Impeach the bomber boys:
www.impeachblair.org
www.impeachbush.org

"He who loves practice without theory is like the sailor who boards ship without a rudder and compass and never knows where he may cast."
- Leonardo da Vinci

Nathan P.

Coming out of the Five Games post on This Is My Blog, I would argue that we have a whole lot of tools for Narrativist-inclined designs - games that focus on human issues, and focus on them hard. The bumper crop of such games (with more coming out all the time) shows that, in my mind.

Now, how did these games happen? Through actual play and reflection on the corpus of the first such games (Sorcerer, MLWM, etc). How long did this take? On the order of 4-5 years, if my timing is right.

So I think one - not the only, but one - process is established. Play the games that align with your design interests and learn lessons from them.

Now, what we can work on in a substantive matter is reducing that turnaround time for other goals of play. This is where analysis of techniques comes in, I think. Establishing what effects mechanics, or sets of mechanics, produce consistently. Starting the design process from a known baseline, instead of nothing. Combined with playing other games, could this make the "flash of brilliance" less critical and result in more games of good quality? I don't see why not.

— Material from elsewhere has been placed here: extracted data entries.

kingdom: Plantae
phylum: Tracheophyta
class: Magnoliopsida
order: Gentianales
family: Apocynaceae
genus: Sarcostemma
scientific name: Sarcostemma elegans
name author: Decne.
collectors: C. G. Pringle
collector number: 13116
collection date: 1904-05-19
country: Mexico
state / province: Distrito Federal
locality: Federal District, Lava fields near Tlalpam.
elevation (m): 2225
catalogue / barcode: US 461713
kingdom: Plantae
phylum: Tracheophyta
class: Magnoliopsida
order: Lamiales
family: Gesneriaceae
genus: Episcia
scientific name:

I'm also gonna plug the work Joshua is doing on Game Foo as steps in this direction.
Nathan P.
--
Find Annalise
---
My Games | ndp design
Also | carry. a game about war.
I think Design Matters

Ron Edwards

This is foul.

Gareth, you have a choice.

Either the reasons you're here are paying off, for you and others, or they're not. If not, then you must decide whether continuing to be here is worth your time.

I am telling you that from my perspective, clearly they are not. Plenty of ideas get proposed here and incorporated. If yours aren't, then either they aren't making some kind of cut, or you are being ignored or devalued in some way.

Stay or go. If you stay, and if you choose not to post in Actual Play or Indie Design, then you'll have nowhere to post when the forums change over. Which will solve the problem for everyone.

Folks, take valid topics to new threads. This one is polluted and I'm killing it now.

Best,
Ron

contracycle

QuoteEither the reasons you're here are paying off, for you and others, or they're not. If not, then you must decide whether continuing to be here is worth your time.

This is the fourth page of a thread ion which I was hardly the only poster, and in which others expressed interest.  Clearly, it is indeed paying off for some.  Please answer my question as to what your payoff for shutting the conversation down might be, as posted in site discusison.
Impeach the bomber boys:
www.impeachblair.org
www.impeachbush.org

"He who loves practice without theory is like the sailor who boards ship without a rudder and compass and never knows where he may cast."